Should we BQSR ancient genomes?
Published:
A regular protocol for variant discovery pipeline includes base call recalibration after an alignment to a reference genome. This is usually done by GATK. Recalibration accounts for the fact that quality scores sometimes can depend on a cluster density of the sequencing machine, length of the read, position of a bp in the read and other factors. When sequencing ancient DNA, all these parameters go out the window because of DNA post mortem damage (PMD). So should we recalibrate anyway?
Here is what Kousathanas et al say in their paper about heterozygosity in low-coverage genomes:
first, [.BQSR.] cannot be applied to ancient DNA since they do not take PMD into account. Second, both require a reference sequence as well as knowledge of polymorphic positions, such that they can be excluded from the analysis.
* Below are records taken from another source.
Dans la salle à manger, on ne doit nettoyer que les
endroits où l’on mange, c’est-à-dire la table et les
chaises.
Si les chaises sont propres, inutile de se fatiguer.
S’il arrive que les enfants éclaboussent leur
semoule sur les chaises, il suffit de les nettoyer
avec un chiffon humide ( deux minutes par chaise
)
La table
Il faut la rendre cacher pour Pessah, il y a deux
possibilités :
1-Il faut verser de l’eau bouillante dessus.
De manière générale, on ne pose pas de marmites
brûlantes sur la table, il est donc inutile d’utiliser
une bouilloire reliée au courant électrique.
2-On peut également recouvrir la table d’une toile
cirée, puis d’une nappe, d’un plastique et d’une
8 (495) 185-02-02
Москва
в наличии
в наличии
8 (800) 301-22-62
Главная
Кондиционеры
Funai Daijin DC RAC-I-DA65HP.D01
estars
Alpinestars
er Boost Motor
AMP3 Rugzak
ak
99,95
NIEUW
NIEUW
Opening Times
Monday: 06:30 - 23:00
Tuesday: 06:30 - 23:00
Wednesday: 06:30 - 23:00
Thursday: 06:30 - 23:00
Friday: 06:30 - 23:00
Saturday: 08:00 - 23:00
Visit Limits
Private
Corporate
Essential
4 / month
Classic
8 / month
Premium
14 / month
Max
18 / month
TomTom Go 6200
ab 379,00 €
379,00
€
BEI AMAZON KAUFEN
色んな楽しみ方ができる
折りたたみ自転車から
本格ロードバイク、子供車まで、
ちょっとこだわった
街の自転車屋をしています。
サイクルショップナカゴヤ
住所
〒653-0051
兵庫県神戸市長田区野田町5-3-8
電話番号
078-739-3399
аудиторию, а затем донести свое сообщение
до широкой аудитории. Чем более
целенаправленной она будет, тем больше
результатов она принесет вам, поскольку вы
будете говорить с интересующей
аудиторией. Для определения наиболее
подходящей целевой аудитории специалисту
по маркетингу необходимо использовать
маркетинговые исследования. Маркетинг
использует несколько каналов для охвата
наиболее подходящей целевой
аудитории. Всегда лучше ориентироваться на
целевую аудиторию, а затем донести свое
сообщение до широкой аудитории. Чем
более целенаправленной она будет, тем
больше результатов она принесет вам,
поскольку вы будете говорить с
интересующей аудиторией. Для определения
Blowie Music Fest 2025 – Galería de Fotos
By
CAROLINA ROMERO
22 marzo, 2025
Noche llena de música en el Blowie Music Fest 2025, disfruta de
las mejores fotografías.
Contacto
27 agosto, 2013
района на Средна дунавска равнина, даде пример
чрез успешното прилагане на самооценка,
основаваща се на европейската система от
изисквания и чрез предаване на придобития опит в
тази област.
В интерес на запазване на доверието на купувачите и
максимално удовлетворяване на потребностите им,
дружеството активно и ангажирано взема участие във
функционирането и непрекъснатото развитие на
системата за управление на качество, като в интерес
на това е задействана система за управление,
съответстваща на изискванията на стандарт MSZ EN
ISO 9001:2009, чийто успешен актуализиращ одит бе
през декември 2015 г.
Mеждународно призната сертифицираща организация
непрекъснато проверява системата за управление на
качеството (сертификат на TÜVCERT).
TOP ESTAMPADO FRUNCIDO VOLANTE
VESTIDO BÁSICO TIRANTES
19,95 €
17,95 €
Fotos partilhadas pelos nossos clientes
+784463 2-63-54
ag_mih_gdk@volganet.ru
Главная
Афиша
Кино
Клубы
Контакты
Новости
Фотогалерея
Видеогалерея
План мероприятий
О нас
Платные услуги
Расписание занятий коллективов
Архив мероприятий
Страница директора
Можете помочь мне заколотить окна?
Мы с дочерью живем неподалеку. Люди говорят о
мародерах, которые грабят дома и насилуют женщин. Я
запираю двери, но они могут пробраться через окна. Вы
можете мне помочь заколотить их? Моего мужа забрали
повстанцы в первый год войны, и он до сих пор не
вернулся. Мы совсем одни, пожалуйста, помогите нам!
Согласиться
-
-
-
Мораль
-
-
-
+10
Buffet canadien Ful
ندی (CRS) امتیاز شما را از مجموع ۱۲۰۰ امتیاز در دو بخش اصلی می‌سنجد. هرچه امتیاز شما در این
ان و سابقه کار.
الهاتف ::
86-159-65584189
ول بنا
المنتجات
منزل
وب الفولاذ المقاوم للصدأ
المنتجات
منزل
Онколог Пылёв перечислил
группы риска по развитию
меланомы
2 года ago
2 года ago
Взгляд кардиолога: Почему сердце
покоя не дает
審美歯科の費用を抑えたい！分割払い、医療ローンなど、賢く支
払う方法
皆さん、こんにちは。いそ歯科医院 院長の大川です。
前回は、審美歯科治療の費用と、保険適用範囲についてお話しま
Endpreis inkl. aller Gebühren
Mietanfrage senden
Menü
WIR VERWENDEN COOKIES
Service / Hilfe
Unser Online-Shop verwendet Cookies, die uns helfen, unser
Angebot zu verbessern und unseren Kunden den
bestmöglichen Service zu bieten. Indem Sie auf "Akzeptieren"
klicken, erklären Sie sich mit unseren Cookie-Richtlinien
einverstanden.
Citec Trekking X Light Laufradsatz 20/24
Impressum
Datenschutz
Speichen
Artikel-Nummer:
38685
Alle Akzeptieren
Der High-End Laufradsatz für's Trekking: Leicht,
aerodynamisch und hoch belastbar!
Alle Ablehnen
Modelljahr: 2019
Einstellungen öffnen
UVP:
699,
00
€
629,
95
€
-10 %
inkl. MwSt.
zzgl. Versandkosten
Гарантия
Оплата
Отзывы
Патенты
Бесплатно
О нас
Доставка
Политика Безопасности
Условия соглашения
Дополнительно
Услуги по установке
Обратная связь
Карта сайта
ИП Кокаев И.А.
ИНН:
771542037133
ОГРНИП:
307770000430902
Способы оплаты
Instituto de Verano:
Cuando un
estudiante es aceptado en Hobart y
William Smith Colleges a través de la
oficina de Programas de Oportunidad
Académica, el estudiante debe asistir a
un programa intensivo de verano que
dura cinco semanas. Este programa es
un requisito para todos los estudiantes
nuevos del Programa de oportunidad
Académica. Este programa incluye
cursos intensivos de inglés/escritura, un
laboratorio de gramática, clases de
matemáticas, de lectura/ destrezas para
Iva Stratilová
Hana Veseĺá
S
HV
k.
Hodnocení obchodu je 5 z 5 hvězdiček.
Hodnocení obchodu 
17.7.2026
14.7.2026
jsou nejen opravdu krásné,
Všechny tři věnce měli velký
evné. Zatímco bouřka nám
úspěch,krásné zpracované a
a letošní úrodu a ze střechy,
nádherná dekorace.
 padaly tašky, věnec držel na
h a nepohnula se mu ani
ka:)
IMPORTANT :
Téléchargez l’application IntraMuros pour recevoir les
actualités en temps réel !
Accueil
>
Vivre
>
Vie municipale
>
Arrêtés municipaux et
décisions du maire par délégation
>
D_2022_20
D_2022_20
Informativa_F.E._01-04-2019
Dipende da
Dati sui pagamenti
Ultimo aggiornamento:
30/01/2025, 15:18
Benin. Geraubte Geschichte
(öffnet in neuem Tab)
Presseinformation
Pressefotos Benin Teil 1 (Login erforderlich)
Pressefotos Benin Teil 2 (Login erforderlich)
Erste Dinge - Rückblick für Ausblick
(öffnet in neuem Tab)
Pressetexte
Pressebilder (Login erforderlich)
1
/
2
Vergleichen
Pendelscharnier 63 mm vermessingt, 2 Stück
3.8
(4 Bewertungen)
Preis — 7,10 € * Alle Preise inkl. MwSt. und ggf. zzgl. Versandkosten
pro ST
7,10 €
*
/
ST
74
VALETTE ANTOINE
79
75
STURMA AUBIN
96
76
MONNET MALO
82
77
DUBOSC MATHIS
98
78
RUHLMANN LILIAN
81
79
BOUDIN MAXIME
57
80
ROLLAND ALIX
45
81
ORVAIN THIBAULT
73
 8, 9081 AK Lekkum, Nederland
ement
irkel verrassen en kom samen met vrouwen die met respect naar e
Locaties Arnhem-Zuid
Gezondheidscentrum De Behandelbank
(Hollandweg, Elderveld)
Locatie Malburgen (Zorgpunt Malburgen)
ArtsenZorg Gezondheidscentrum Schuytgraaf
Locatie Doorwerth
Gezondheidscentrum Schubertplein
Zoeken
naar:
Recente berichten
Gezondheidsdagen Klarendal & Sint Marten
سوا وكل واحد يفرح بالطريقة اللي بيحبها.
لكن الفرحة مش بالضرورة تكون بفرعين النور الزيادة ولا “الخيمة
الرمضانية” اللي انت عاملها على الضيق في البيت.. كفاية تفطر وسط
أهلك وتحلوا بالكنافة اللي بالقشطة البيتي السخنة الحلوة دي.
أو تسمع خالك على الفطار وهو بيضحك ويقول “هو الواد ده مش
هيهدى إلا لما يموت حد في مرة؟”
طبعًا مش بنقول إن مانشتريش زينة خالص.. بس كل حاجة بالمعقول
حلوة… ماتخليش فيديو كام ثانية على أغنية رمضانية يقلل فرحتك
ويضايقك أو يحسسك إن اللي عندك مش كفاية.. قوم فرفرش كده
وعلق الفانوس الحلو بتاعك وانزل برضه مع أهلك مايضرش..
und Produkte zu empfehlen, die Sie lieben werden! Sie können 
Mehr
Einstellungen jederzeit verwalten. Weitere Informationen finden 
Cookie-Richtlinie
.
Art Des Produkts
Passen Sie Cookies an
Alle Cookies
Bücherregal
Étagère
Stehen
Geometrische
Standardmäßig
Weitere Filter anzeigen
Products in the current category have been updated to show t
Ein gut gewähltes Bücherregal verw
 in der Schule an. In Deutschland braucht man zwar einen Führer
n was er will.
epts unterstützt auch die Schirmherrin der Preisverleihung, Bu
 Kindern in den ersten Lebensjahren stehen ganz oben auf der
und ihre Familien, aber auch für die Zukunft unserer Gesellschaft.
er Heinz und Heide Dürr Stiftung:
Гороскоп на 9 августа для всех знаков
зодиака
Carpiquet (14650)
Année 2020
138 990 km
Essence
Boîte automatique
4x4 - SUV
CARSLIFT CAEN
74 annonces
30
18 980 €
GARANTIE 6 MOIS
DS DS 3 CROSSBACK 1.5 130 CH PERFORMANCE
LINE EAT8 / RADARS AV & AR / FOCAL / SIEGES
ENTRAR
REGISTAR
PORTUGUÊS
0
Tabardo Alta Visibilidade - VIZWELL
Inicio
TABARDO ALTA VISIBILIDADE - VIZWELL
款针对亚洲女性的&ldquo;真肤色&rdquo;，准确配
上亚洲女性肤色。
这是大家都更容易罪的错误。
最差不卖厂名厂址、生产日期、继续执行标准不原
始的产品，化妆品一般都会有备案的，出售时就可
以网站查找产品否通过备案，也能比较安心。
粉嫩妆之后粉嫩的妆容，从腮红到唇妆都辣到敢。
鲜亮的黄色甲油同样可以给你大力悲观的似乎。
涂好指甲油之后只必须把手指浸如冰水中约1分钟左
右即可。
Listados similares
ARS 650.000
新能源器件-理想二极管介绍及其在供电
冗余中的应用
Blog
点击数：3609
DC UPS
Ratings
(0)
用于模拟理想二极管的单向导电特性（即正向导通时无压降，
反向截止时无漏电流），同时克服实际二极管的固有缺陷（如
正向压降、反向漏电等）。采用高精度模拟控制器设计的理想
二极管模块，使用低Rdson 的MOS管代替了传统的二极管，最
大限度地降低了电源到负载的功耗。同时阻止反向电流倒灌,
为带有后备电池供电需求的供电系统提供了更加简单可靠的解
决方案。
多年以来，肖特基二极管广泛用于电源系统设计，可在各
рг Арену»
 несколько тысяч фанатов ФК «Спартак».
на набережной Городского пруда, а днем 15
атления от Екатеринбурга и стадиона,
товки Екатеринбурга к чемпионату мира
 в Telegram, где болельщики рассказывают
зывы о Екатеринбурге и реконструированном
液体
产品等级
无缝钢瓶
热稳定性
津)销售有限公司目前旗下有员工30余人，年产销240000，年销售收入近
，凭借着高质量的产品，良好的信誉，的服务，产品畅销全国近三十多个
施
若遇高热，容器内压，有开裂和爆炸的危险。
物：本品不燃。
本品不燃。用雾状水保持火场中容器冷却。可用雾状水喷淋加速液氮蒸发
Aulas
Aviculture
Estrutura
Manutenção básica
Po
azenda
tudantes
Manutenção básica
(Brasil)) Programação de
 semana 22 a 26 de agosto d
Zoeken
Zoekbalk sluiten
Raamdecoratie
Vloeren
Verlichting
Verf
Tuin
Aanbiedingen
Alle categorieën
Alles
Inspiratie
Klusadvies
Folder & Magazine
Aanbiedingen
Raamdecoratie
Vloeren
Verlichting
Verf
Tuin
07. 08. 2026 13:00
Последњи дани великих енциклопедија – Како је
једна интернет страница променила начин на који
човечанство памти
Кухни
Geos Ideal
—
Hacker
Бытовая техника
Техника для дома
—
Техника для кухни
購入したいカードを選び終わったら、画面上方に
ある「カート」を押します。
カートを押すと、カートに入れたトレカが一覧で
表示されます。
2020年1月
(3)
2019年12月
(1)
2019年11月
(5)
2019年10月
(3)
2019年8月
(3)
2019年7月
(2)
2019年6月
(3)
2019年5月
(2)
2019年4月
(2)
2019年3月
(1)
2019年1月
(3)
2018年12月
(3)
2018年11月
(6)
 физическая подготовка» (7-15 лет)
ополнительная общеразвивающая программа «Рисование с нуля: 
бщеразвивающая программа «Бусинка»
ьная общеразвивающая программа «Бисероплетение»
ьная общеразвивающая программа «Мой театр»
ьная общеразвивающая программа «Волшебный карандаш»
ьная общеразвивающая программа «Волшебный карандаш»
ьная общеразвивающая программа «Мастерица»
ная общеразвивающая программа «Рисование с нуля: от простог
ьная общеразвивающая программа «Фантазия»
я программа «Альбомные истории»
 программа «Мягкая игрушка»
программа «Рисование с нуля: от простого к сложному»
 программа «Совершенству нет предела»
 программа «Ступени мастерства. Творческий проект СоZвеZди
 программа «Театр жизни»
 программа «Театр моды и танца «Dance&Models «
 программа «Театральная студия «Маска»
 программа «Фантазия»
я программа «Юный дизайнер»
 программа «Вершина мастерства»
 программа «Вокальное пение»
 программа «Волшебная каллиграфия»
See their paper for more details how they overcome this problem. Instead of classical BQSR we could use MapDamage2 –rescale option that specifically looks into deamination profile of the sample.
Update from Gaunitz et al., 2018 Science paper
Stright from the supplementary:
We explored the impact of base alignment quality (BAQ) and extended BAQ (eBAQ) (110) on low coverage samples. We down-sampled five genomes, including two ancient and three modern horses. Using ANGSD, we estimated the heterozygosity levels on chromosome 31, from the original depth-of-coverage to 1.0X (Fig. S19). We found that considering eBAQ results in filtering fewer variants than the original BAQ. This is especially true for coverage lower than 10.0X, where the eBAQ procedure leads to an over-estimate of the nucleotide diversity. The original BAQ, instead, produces a more stable heterozygosity estimate from 2.0X coverage and upwards. As the original BAQ is comparable across samples of different coverages, we used this procedure throughout all analyses.